# COMS W4115 Programming Languages and Translators Lecture 6: Implementing a Lexical Analyzer February 10, 2014

## Outline

1. Finite automata
2. Converting an NFA to a DFA
3. Equivalence of regular expressions and finite automata
4. Simulating an NFA
5. The pumping lemma for regular languages
6. Closure and decision properties of regular languages

## 1. Finite Automata

• Variants of finite automata are commonly used to match regular expression patterns. This lecture summarizes the relevant results linking finite automata and regular expressions usually covered in computer science theory courses. Of particular relevance to the implementation of lexers are the algorithms that use deterministic and nondeterministic finite automata to match regular expression patterns.
• A nondeterministic finite automaton (NFA) consists of
• A finite set of states S.
• An input alphabet consisting of a finite set of symbols Σ.
• A transition function δ that maps S × (Σ ∪ {ε}) to subsets of S. This transition function can be represented by a transition graph in which the nodes are labeled by states and there is a directed edge labeled a from node w to node v if δ(w, a) contains v.
• An initial state s0 in S.
• F, a subset of S, called the final (or accepting) states.
• An NFA accepts an input string x iff there is a path in the transition graph from the initial state to a final state that spells out x.
• The language defined by an NFA is the set of strings accepted by the NFA.
• A deterministic finite automaton (DFA) is an NFA in which
1. There are no ε moves, and
2. For each state s and input symbol a there is exactly one transition out of s labeled a.

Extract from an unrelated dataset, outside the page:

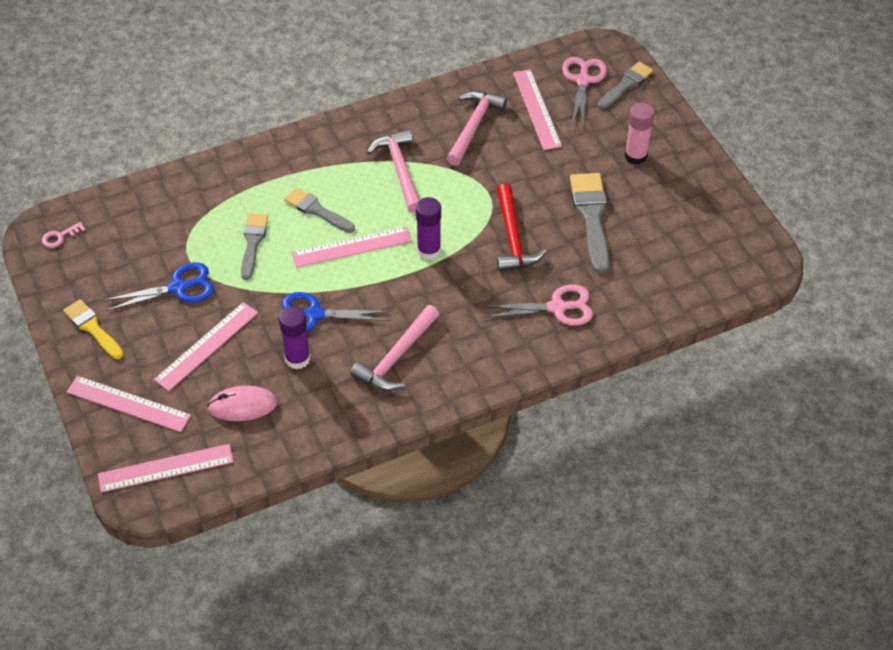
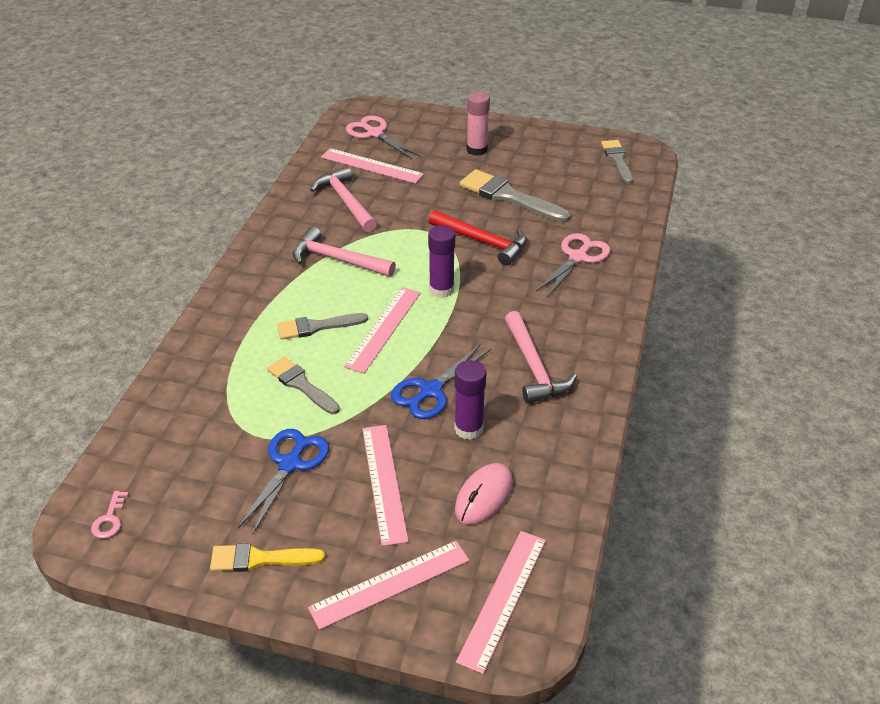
camera: 50 degrees left, 10 degrees down
grey brush [598,62,653,109] -> grey brush moved to [601,140,633,184]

## 2. Converting an NFA to a DFA

• Every NFA can be converted to an equivalent DFA using the subset construction (Algorithm 3.20, ALSU, pp. 153-154).
• Every DFA can be converted into an equivalent minimum-state DFA Using Algorithm 3.39, ALSU, pp. 181-183. All equivalent minimum-state DFAs are isomorphic up to state renaming.

## 3. Equivalence of Regular Expressions and Finite Automata

• Regular expressions and finite automata define the same class of languages, namely the regular sets.
• Every regular expression can be converted into an equivalent NFA using the McNaughton-Yamada-Thompson algorithm (Algorithm 3.23, ALSU, pp. 159-161).
• Every finite automaton can be converted into a regular expression using Kleene's algorithm.

## 4. Simulating an NFA

• Two-stack simulation of an NFA: Algorithm 3.22, ALSU, pp. 156-159.

## 5. The Pumping Lemma for Regular Languages

• The pumping lemma allows us to prove certain languages, like { `a`n`b`n | n ≥ 0 }, are not regular.
• The pumping lemma. If L is a regular language, then there exists a constant n associated with L such that for every string w in L where |w| ≥ n, we can partition w into three strings xyz (i.e., w = xyz) such that
• y is not the empty string,
• the length of xy is less than or equal to n, and
• for all k ≥ 0, the string xykz is in L.

## 6. Closure and Decision Properties of Regular Languages

• The regular languages are closed under the following operations:
• union
• intersection
• complement
• reversal
• Kleene star
• homomorphism
• inverse homomorphism
• Decision properties
• Given a regular expression r and a string w, it is decidable whether r matches w.
• Give a finite automaton A, it is decidable whether L(A) is empty.
• Given two finite automata A and B, it is decidable whether L(A) = L(B).

## 7. Practice Problems

1. Write down deterministic finite automata for the following regular expressions:
1. `(a*b*)*`
2. `(aa|bb)*((ab|ba)(aa|bb)*(ab|ba)(aa|bb)*)*`
3. `a(ba|a)*`
4. `ab(a|b*c)*bb*a`
2. Construct a deterministic finite automaton that will recognize all strings of 0's and 1's representing integers that are divisible by 3. Assume the empty string represents 0.
3. Use the McNaughton-Yamada-Thompson algorithm to convert the regular expression `a(a|b)*a` into a nondeterministic finite automaton.
4. Convert the NFA of (3) into a DFA.
5. Minimize the number of states in the DFA of (4).